-------- Teks Sumber --------

KAJIAN MENGENAI ILMU PEMERINTAHAN
Seperti kita
ketahui, saat ini ilmu Pemerintahan sering diasumsikan sebagai ilmu yang kurang
jelas. Hal ini sangatlah dimengerti karena Ilmu Pemerintahan itu relative muda
perkembangannya. Sejarah perkembangan serta lahirnya terkait ilmu ini dimulai
ketika menjelang Perang Dunia ke II, oleh seorang ilmuwan Belanda yang bernama
Van Poelje, sejak saat itu limu pemerintahan ini terus berkembang hingga kini.
Jasa Van
Poelje ini terkait studi tentang susunan dan berfungsinya pemerintah dari
tradisi yuridis kemudian dikembangkan dengan menggunakan ilmu yang berwawasan
pengetahuan social. Upaya Van Poelje ini berhasil selama beberapa tahun yaitu
tentang susunan dan berfungsinya pemerintah, namun terperangkap ke dalam disiplin
ilmu politik, baru setelah tahun 1970-an sudah otonomi sendiri dan diakui dunia
ilmu pengetahuan.

-------- Data yang Disediakan --------

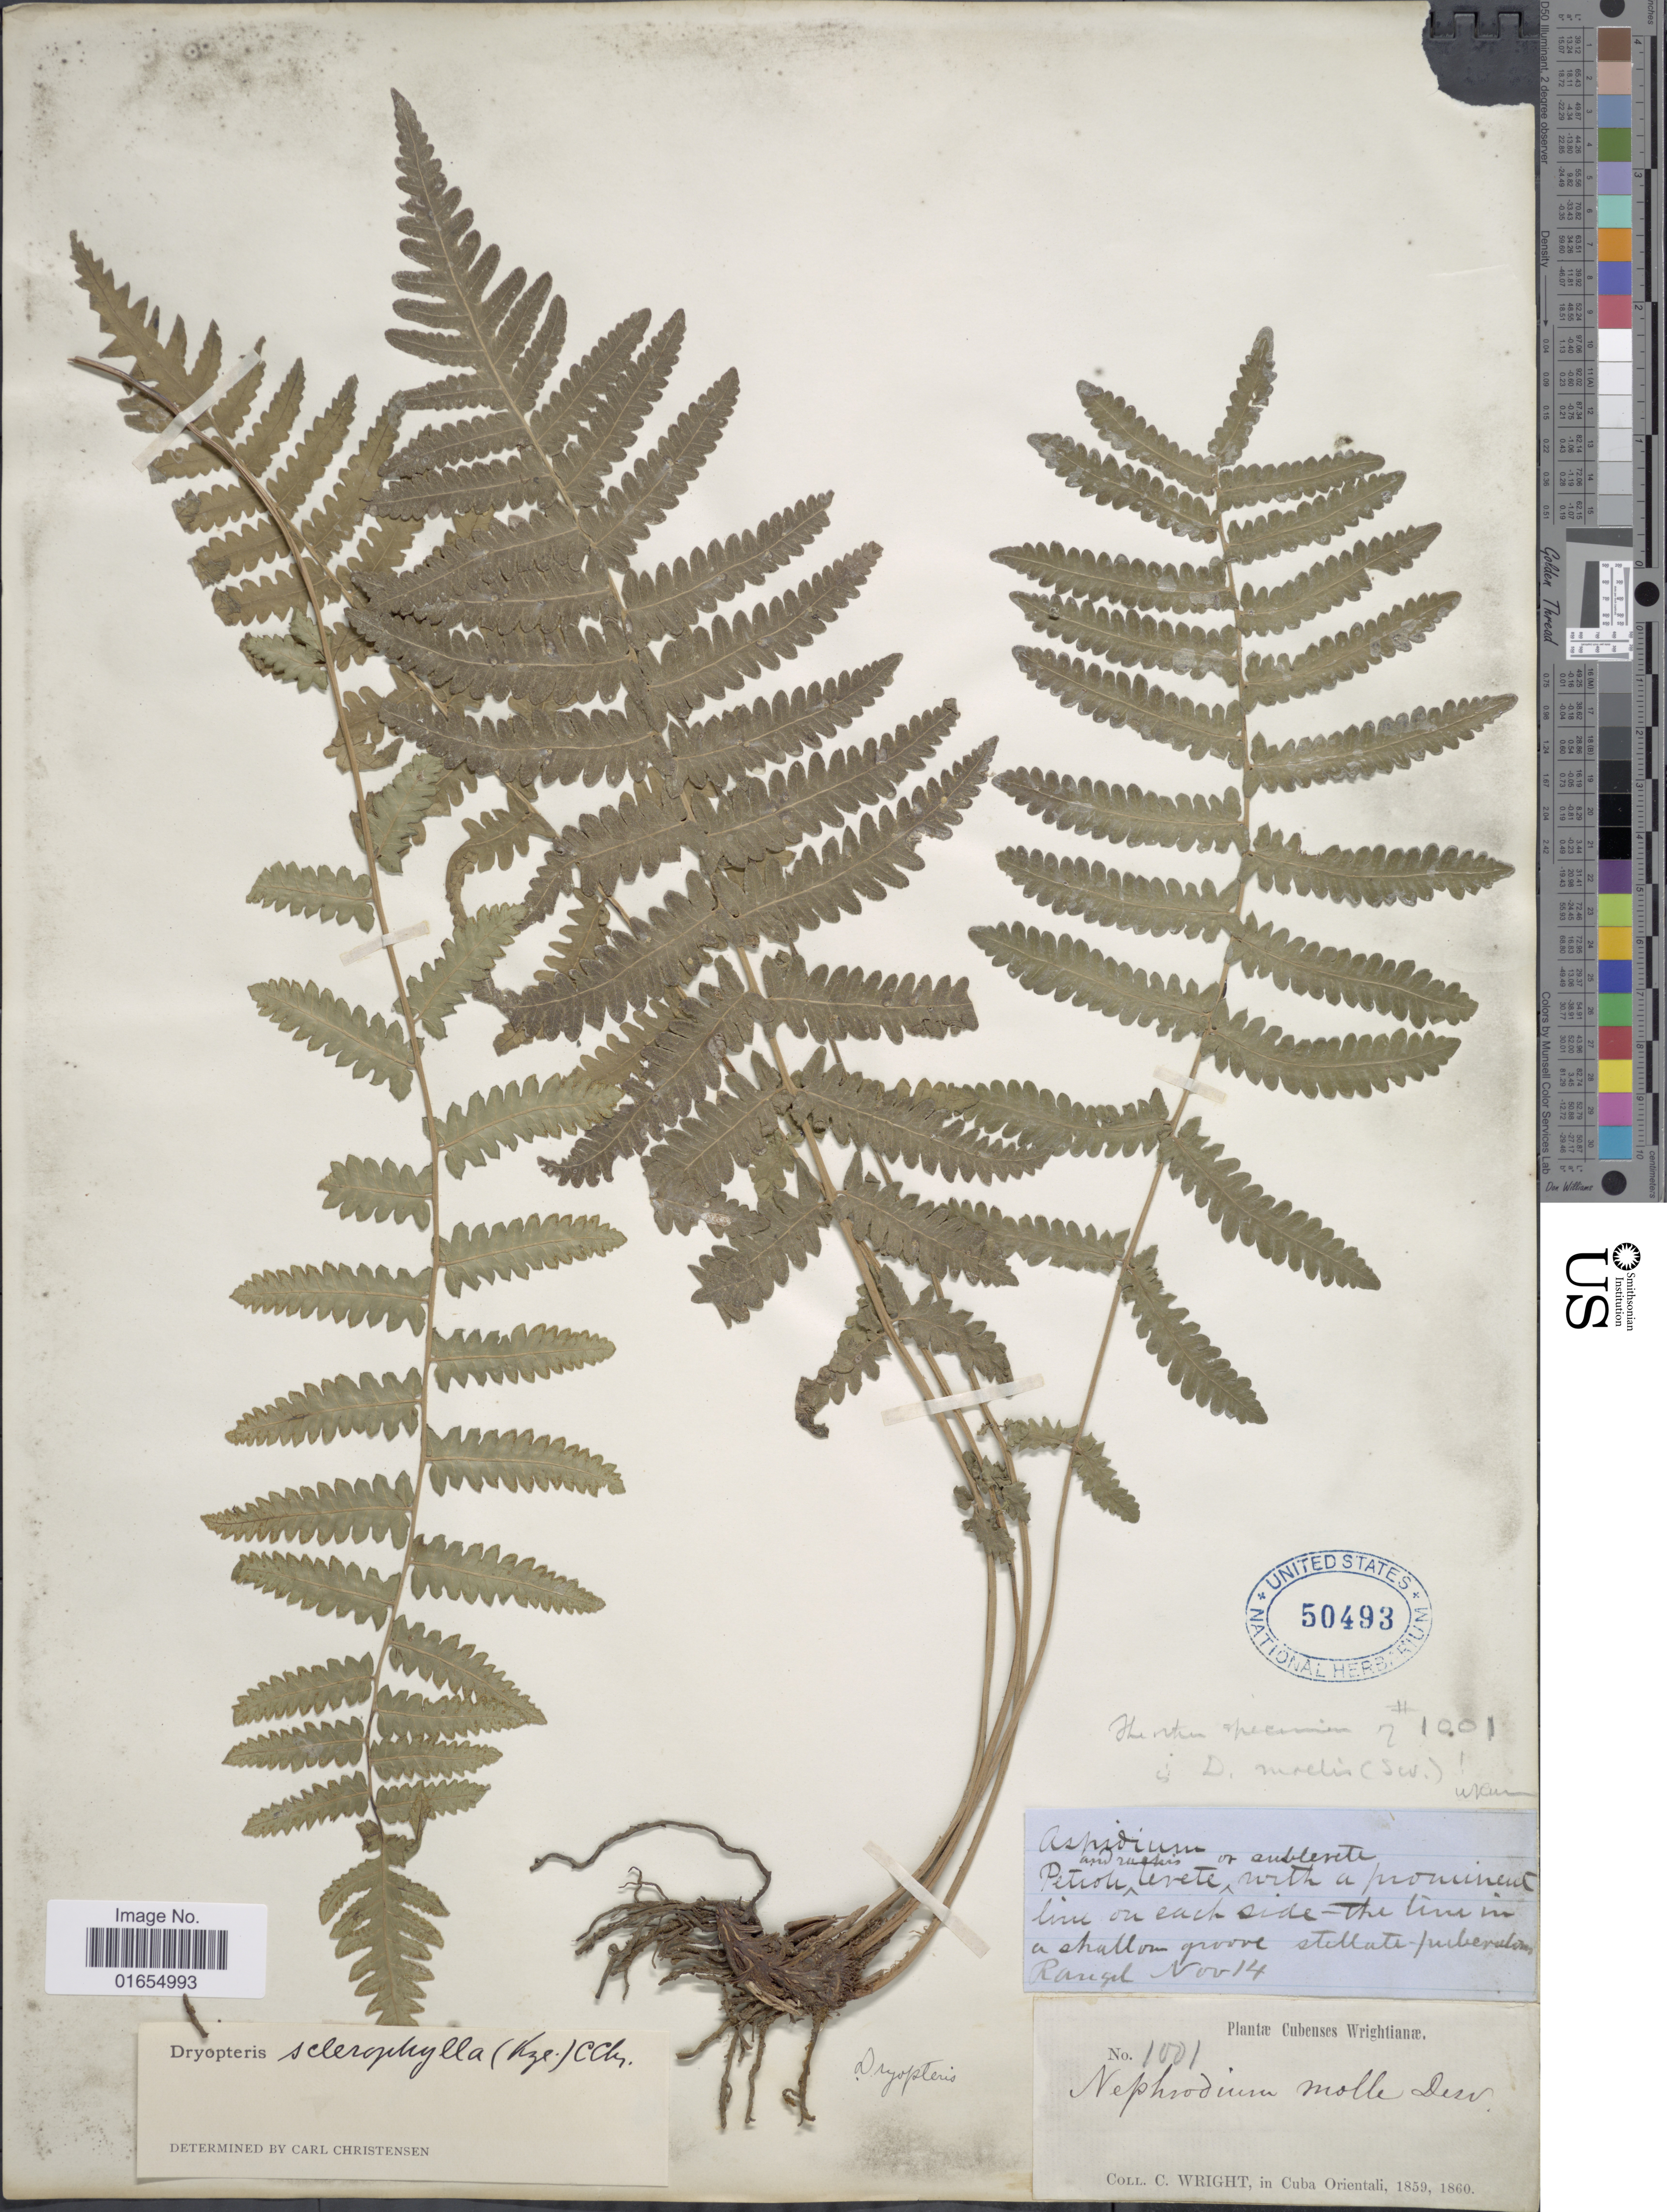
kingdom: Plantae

--------
-------- Data yang Disediakan --------

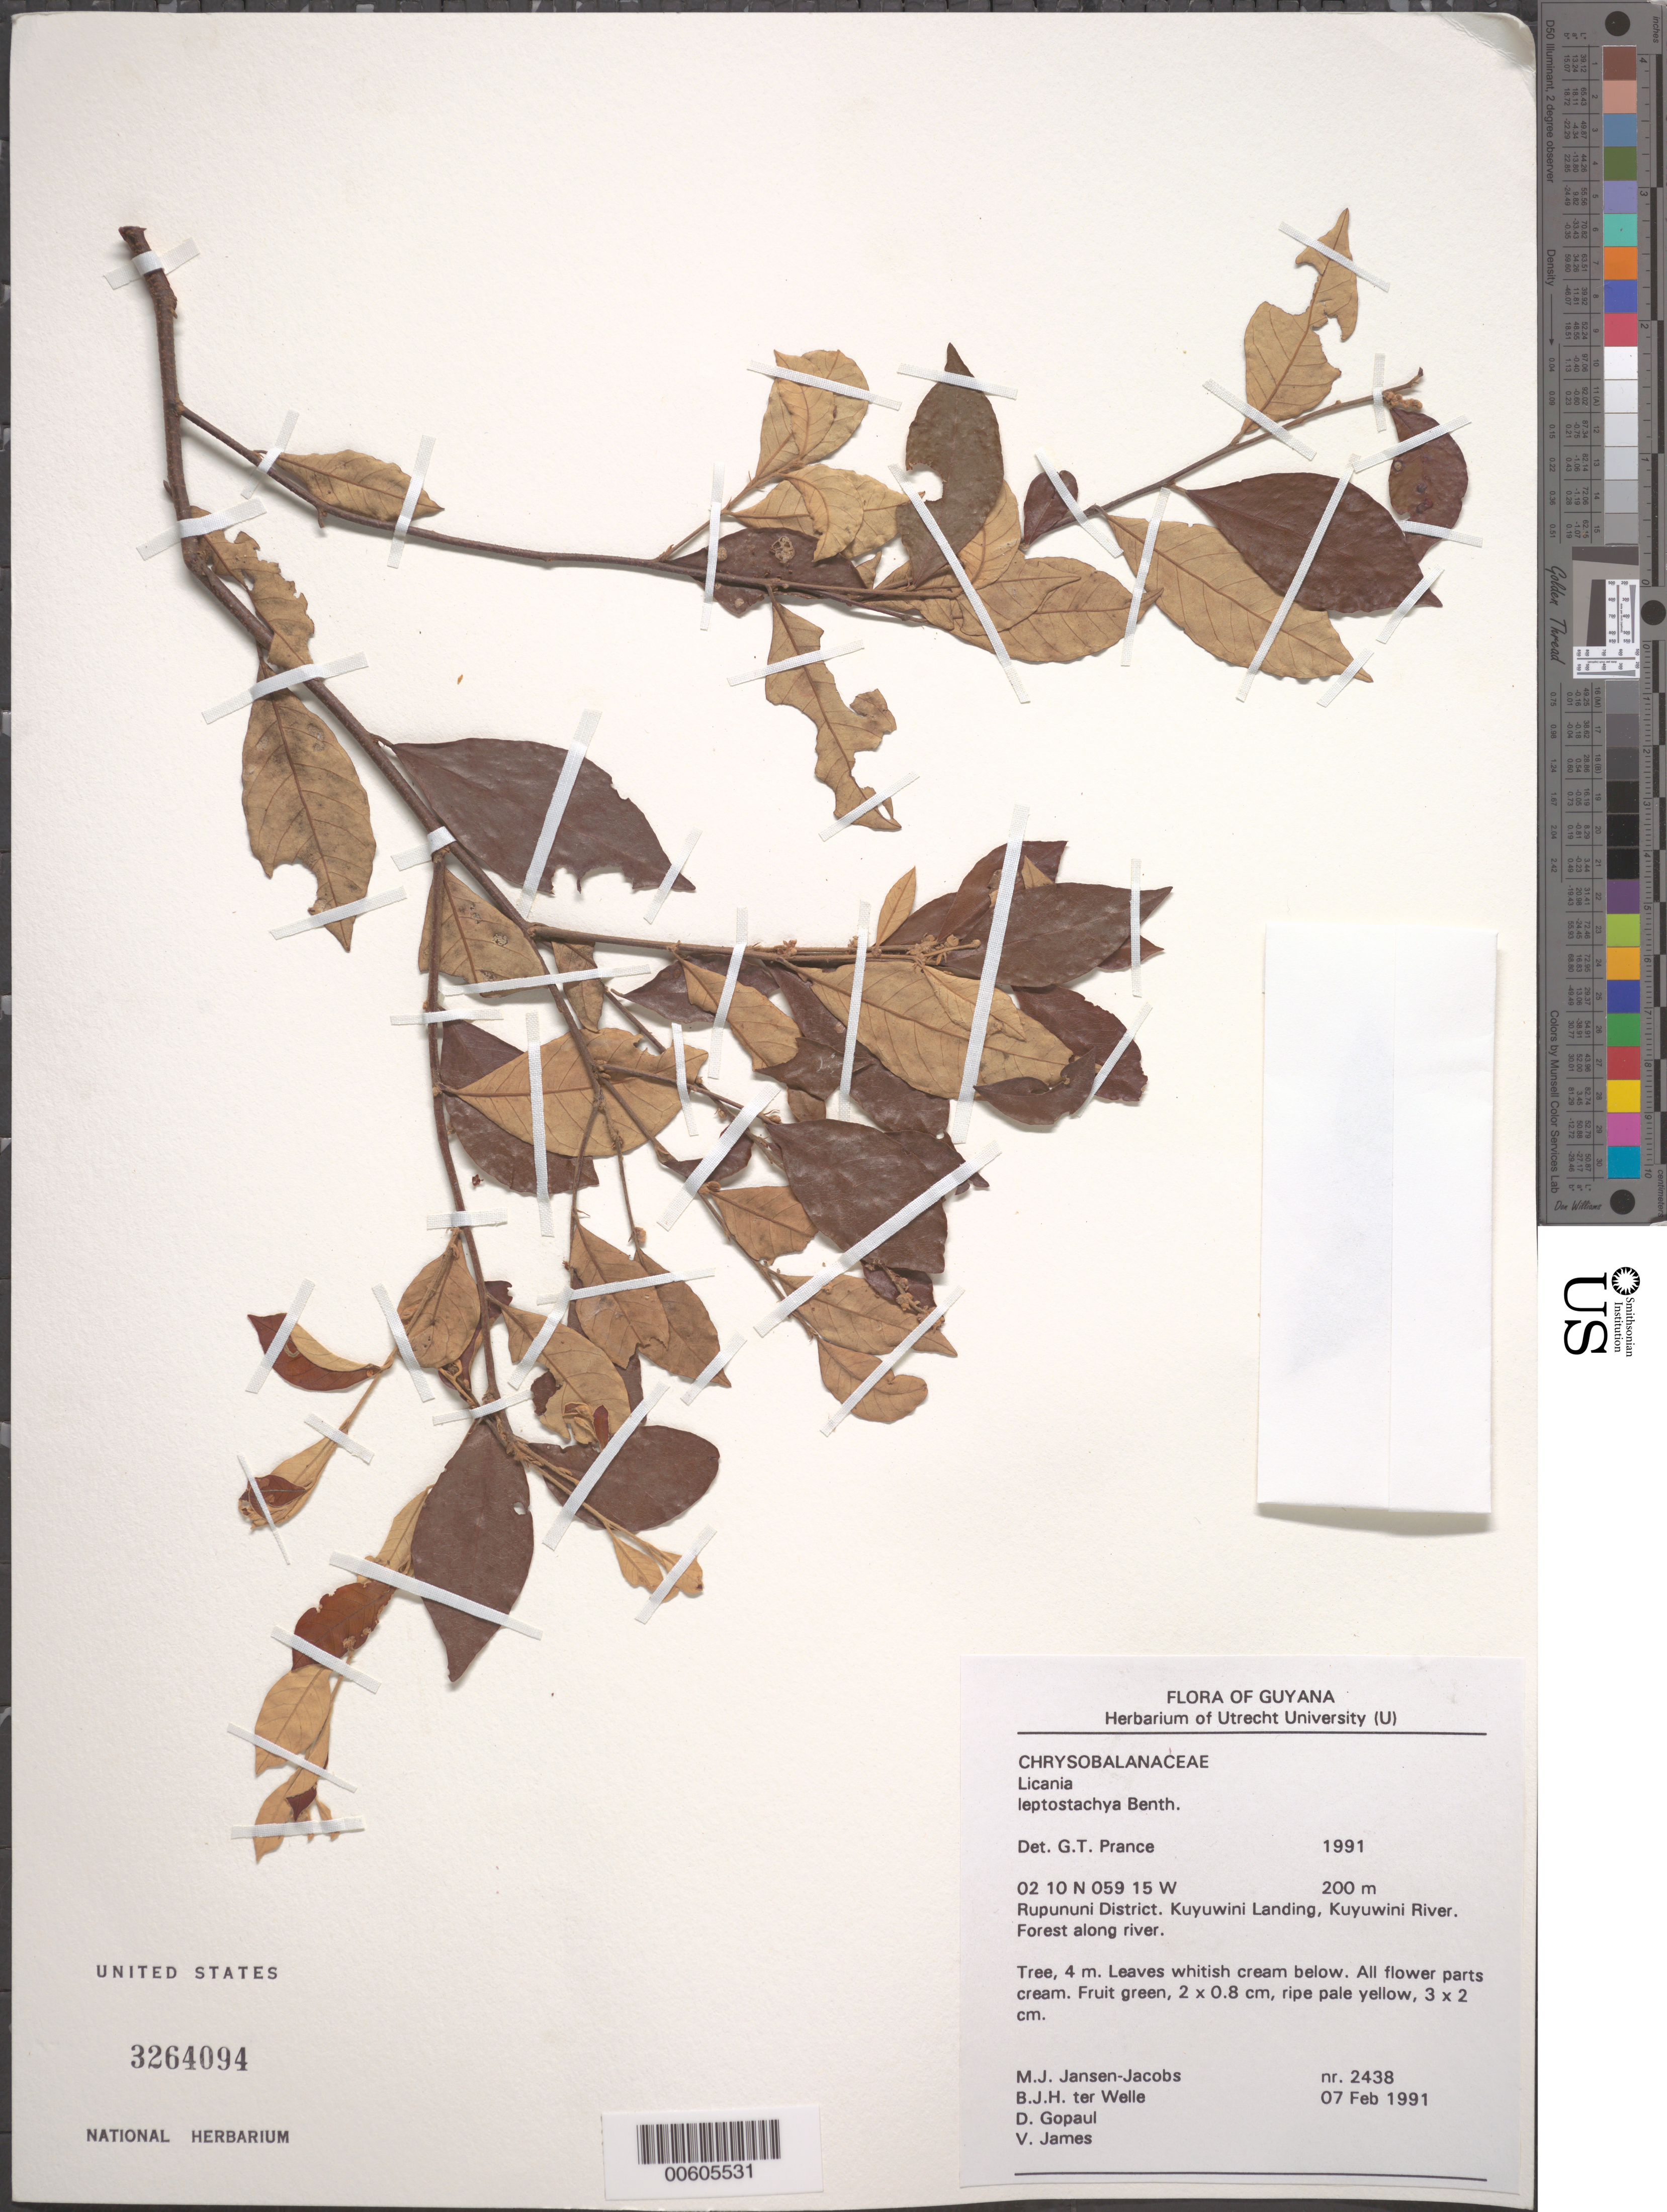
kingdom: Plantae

--------

▶ [Yang Ditanyakan]
1) Ringkaslah teks tentang ilmu pemerintahan dalam dua kalimat.
2) Tuliskan kembali seluruh bagian teks tentang ilmu pemerintahan, mulai dari "KAJIAN MENGENAI ILMU" hingga "berkembang hingga kini.".
3) Menurut teks tentang ilmu pemerintahan, sejak kapan ilmu ini memiliki otonomi sendiri dan diakui dunia ilmu pengetahuan?
Item-item tersebut tidak dipakai di sini.

▶ [Jawaban Latihan]
1) Ilmu pemerintahan sering dianggap kurang jelas karena perkembangannya relatif muda, dan ilmu ini lahir menjelang Perang Dunia II melalui ilmuwan Belanda bernama Van Poelje. Van Poelje mengembangkan studi tentang susunan dan berfungsinya pemerintah dari tradisi yuridis dengan wawasan ilmu sosial, dan meskipun sempat terperangkap dalam disiplin ilmu politik, setelah tahun 1970-an ilmu ini memiliki otonomi sendiri dan diakui dunia ilmu pengetahuan.

2)
KAJIAN MENGENAI ILMU PEMERINTAHAN
Seperti kita
ketahui, saat ini ilmu Pemerintahan sering diasumsikan sebagai ilmu yang kurang
jelas. Hal ini sangatlah dimengerti karena Ilmu Pemerintahan itu relative muda
perkembangannya. Sejarah perkembangan serta lahirnya terkait ilmu ini dimulai
ketika menjelang Perang Dunia ke II, oleh seorang ilmuwan Belanda yang bernama
Van Poelje, sejak saat itu limu pemerintahan ini terus berkembang hingga kini.

3) Setelah tahun 1970-an.